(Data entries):

......

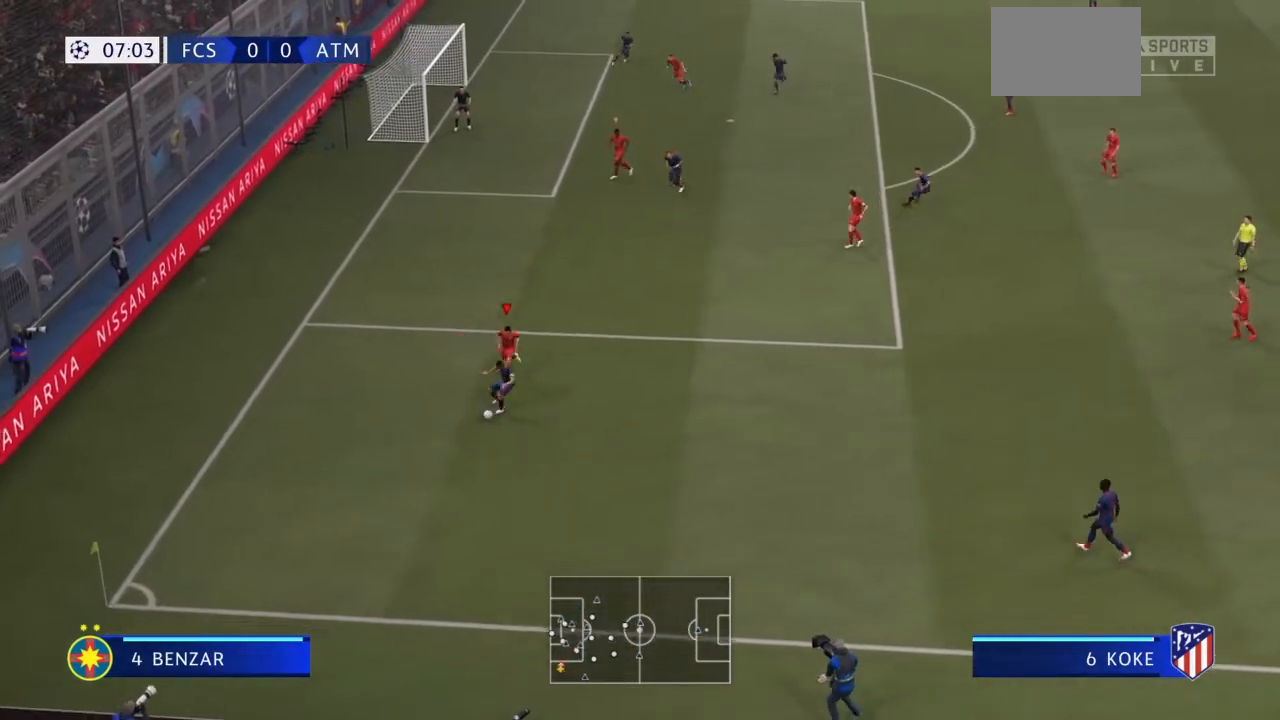
{"buttons": [], "left_stick": "down-right", "right_stick": "center", "events": [[201, "left_stick", "down"], [434, "left_stick", "down-right"]]}
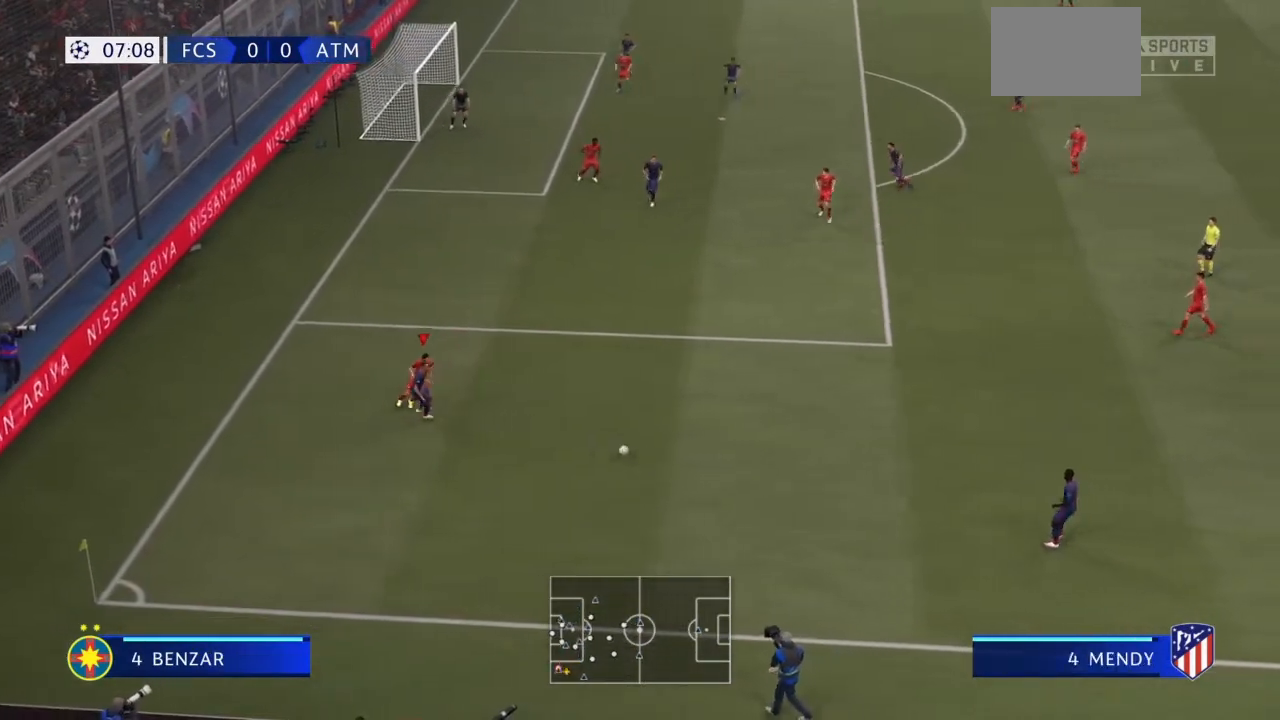
{"buttons": [], "left_stick": "up", "right_stick": "center", "events": [[267, "left_stick", "up-right"], [467, "left_stick", "up"]]}
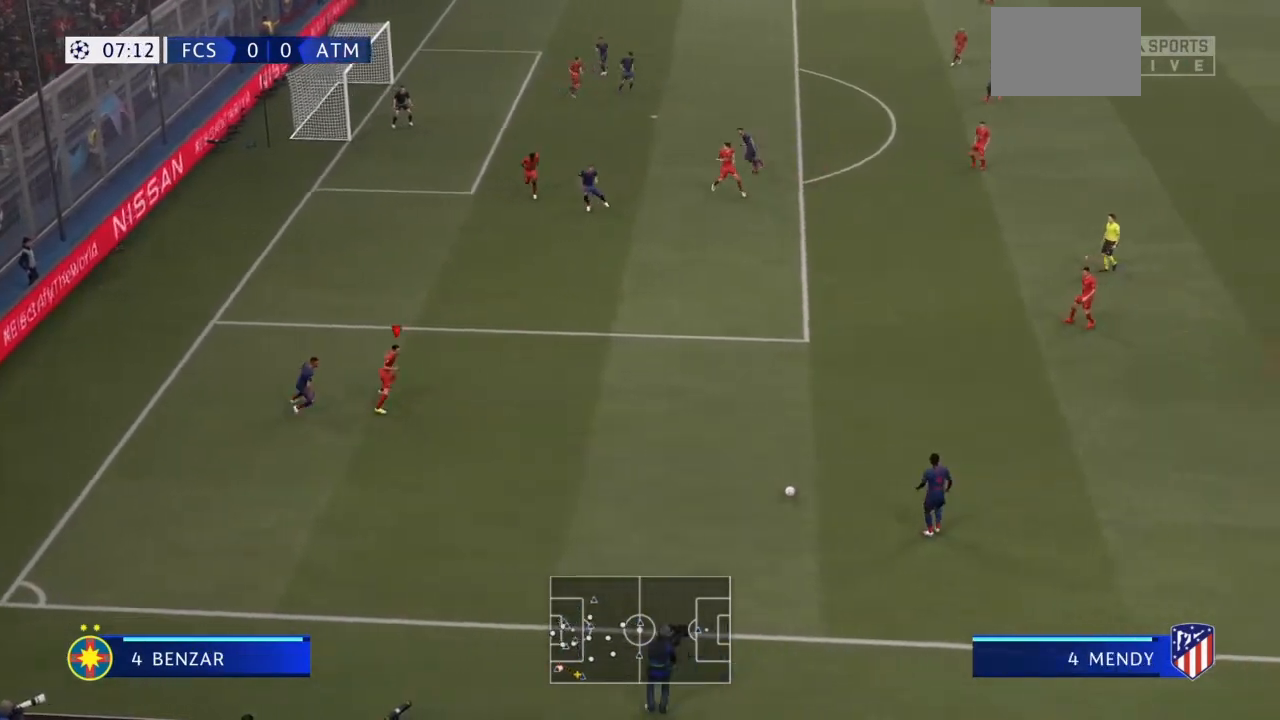
{"buttons": [], "left_stick": "up-right", "right_stick": "center", "events": [[100, "left_stick", "up-right"], [200, "left_stick", "right"], [467, "left_stick", "up-right"]]}
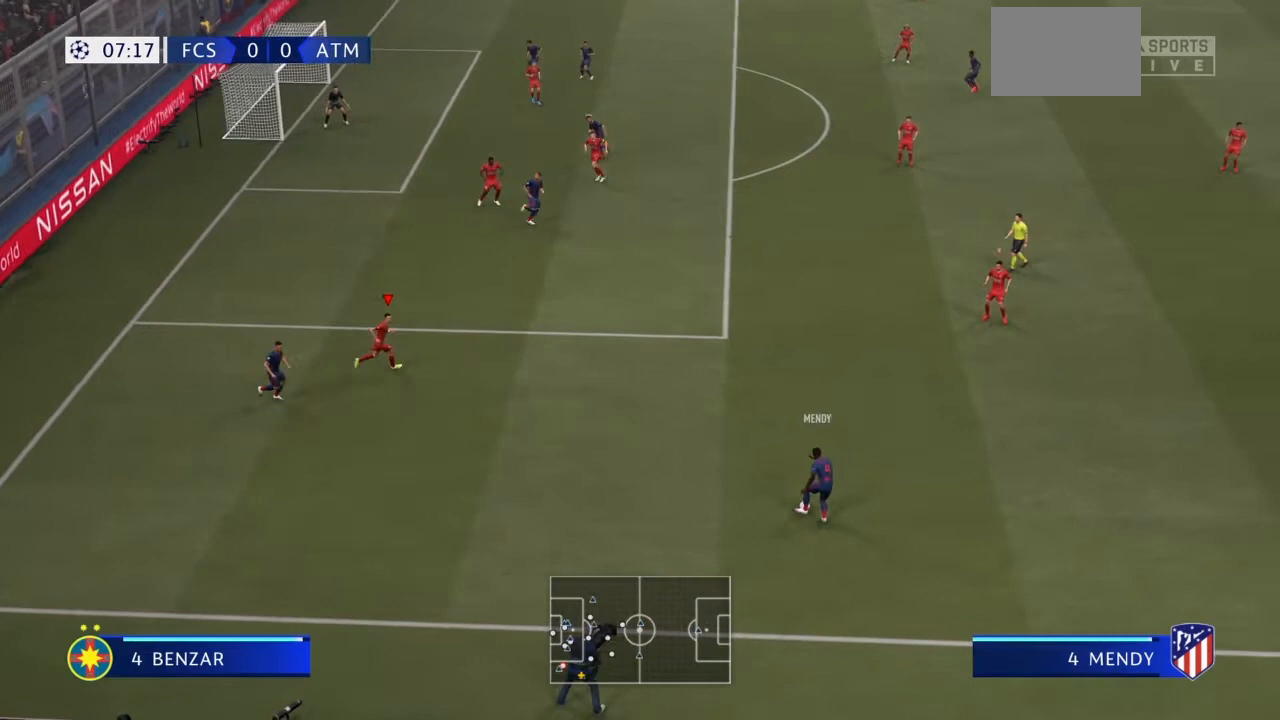
{"buttons": [], "left_stick": "down-right", "right_stick": "center", "events": [[434, "left_stick", "down-right"]]}
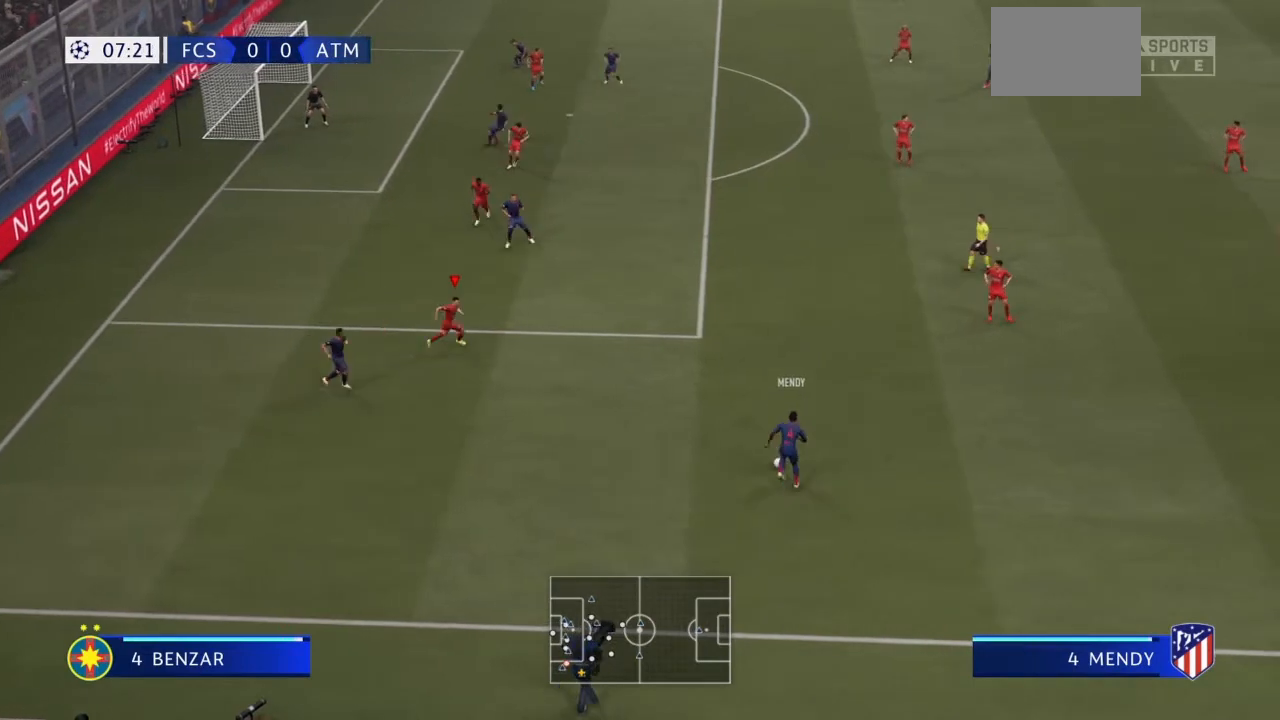
{"buttons": [], "left_stick": "up-right", "right_stick": "center", "events": [[334, "left_stick", "right"], [501, "left_stick", "up-right"]]}
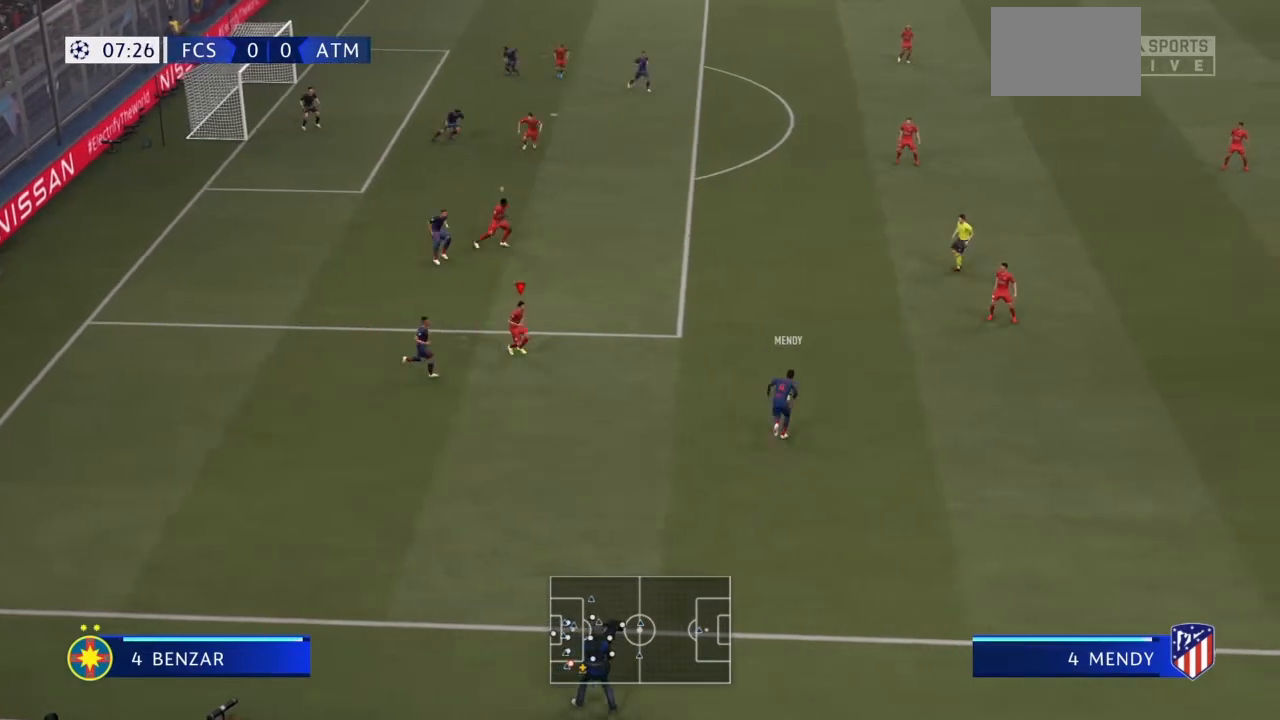
{"buttons": [], "left_stick": "up-right", "right_stick": "center", "events": [[100, "L1", "down"], [334, "L1", "up"]]}
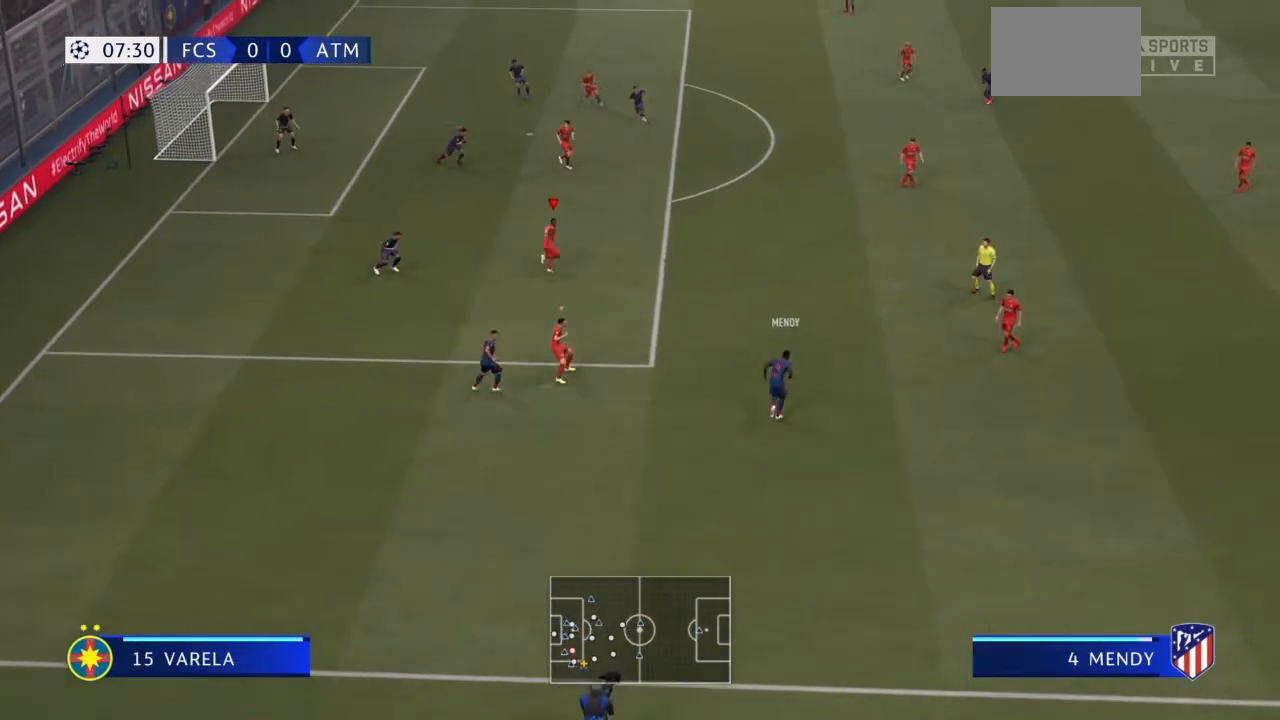
{"buttons": [], "left_stick": "right", "right_stick": "center", "events": [[233, "left_stick", "right"]]}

......

(Activity):
Give back the entries verbatim but drop every picture.

(Exercise solution):
{"buttons": [], "left_stick": "down-right", "right_stick": "center", "events": [[201, "left_stick", "down"], [434, "left_stick", "down-right"]]}
{"buttons": [], "left_stick": "up", "right_stick": "center", "events": [[267, "left_stick", "up-right"], [467, "left_stick", "up"]]}
{"buttons": [], "left_stick": "up-right", "right_stick": "center", "events": [[100, "left_stick", "up-right"], [200, "left_stick", "right"], [467, "left_stick", "up-right"]]}
{"buttons": [], "left_stick": "down-right", "right_stick": "center", "events": [[434, "left_stick", "down-right"]]}
{"buttons": [], "left_stick": "up-right", "right_stick": "center", "events": [[334, "left_stick", "right"], [501, "left_stick", "up-right"]]}
{"buttons": [], "left_stick": "up-right", "right_stick": "center", "events": [[100, "L1", "down"], [334, "L1", "up"]]}
{"buttons": [], "left_stick": "right", "right_stick": "center", "events": [[233, "left_stick", "right"]]}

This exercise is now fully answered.